最近の日露関係の動きについて教えてください。

日露共同記者会見で握手を交わす両首脳
(平成28年12月,写真提供:内閣広報室)

 皆さんもテレビや新聞の報道で目にされていると思いますが,日本政府はいま政治,経済,文化など幅広い分野でロシアとの関係を大きく進展させるべく取り組んでいます。戦後70年余りが経過した今でも日露間に平和条約が締結されていない状況の下で,両首脳はこの問題をなんとか解決しなければならないという真摯な決意を共有し,両国間ではそれに向けた様々な努力がなされています。これまで多くの先達が様々な知恵を絞り,多くの汗を流しても解決に至らなかった問題ですので,もちろん簡単なことではありません。しかし,日本を取り巻くアジア太平洋地域の情勢が大きく変動する中で,日本の安全と繁栄をどのように維持するのか,そのためには日本が世界でどのような位置を占め,どのような役割を果たすべきか,ということを考えるとき,重要な隣国であるロシアとの関係を今よりも緊密にすべきであることは自明といえます。G7の一員であり世界第三の経済力をもつ日本,国連安保理常任理事国で世界屈指の軍事力とエネルギー資源をもつロシア,この二つの大国が戦後からの大きな懸案を抱えたまま両国関係の潜在力を十分に発揮できていない,世界にとって,この地域にとってそのままでよいのか,というのが現在の対露外交に対する最も重要な問いかけではないでしょうか。
 国と国の関係というと政治家や外交官が動かしているものというイメージが大きいかもしれません。たしかに条約・協定など国家間の関係を規定する枠組みを作ったり,そのための協議を重ねたりという実務は外務省を中心とする政府が行いますし,その成果が首脳会談,外相会談などの際に発表されることが多いことから,そのような印象を与えてしまうのかもしれません。しかし,いくら外交の仕事で国家間の枠組みが整っても,それを使って実際にビジネスや交流を行う人々が増えて,国民同士の理解が深まらなければ真の関係進展にはつながりません。たとえるならば,仮に新しい道路や鉄道が敷かれても,そこに実際に車や列車が走り,人や物の関わりが増えなければ,交流が深まることにはならないのです。現在の日露間の往来数(日本からロシアへの訪問数+ロシアから日本への訪問数)は,日本とアメリカ,中国,韓国との間の往来数に比べてわずか1/20~1/30の水準にあります。もちろんソ連時代に比べれば一般市民や企業レベルの交流は増えていますが,日本もロシアも世界の主要国であり近隣国であることを考えれば,この数字はあまりに小さいといわざるを得ません。現在日露の政府が企業間のプロジェクトを後押しし,大学間交流,青年交流,地域間交流などの活性化を進めていることは,まさにそのような市民同士,企業同士の交流を増やし,協力関係を進めることによって両国間の相互理解を深め,その中で交渉によって両国間の懸案を解決しようという,いわば総合的・包括的な取り組みなのです。
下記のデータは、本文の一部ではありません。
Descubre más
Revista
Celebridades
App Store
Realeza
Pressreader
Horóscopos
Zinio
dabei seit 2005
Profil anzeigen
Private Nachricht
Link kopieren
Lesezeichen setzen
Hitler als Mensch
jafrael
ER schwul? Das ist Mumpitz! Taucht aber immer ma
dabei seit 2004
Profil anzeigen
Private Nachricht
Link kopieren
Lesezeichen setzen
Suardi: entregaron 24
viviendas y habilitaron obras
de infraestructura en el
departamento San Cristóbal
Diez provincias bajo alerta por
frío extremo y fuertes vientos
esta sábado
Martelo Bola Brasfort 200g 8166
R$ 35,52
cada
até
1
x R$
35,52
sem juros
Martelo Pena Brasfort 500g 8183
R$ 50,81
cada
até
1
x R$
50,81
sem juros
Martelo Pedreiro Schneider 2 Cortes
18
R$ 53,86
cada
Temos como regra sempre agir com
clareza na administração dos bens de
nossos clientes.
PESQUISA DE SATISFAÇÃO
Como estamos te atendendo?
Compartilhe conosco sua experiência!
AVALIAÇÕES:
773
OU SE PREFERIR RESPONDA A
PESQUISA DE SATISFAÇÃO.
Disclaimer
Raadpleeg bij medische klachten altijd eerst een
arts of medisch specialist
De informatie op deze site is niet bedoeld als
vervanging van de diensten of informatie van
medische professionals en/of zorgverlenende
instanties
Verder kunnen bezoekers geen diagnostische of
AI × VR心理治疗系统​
ロシア・CIS地域専門官としての将来の夢を聞かせてください。

北海道羅臼町から撮影した国後島遠景

 私は大学でロシア語を学び,卒業後一旦民間銀行に就職した後,外務省に転職しました。転職を決める際には迷いもありましたが,今振り返って外務省に移って良かったと思うことの一つには,外務省には素晴らしい先輩や同僚と出会い,様々な刺激を受ける機会がたくさんあることが挙げられます。日夜複雑で難しい課題に取り組む中で,「なるほど,こういう風に仕事を進めていくのか!」,「よくこういう判断ができるなぁ!」,「よくこんな良いチームを作れるなぁ!」と感嘆してしまうような先輩や同僚がおり,その中で日々多くの知識や経験を学びながら仕事ができることは,職業人として何よりもありがたいことと常に感じています。学生時代にはまさか自分が外交の仕事に携わるとは思っていませんでしたが,本省や在外公館に勤務していると,まわりには国際法などを勉強して外交官の試験を突破し,高い志をもってこの仕事に当たっている人たちがたくさんいます。
 そのような恵まれた環境で日々研鑽を積んでいく中で,いつか後輩の目から見て,「専門官とはこういうものなのか」,「あんな風に仕事ができたらいいな」と思ってもらえる日が来たら...というのが,専門家としてのささやかな夢かもしれません。また,少しでもそれに近づけるよう,今後も日々努力を重ねていきたいと思います。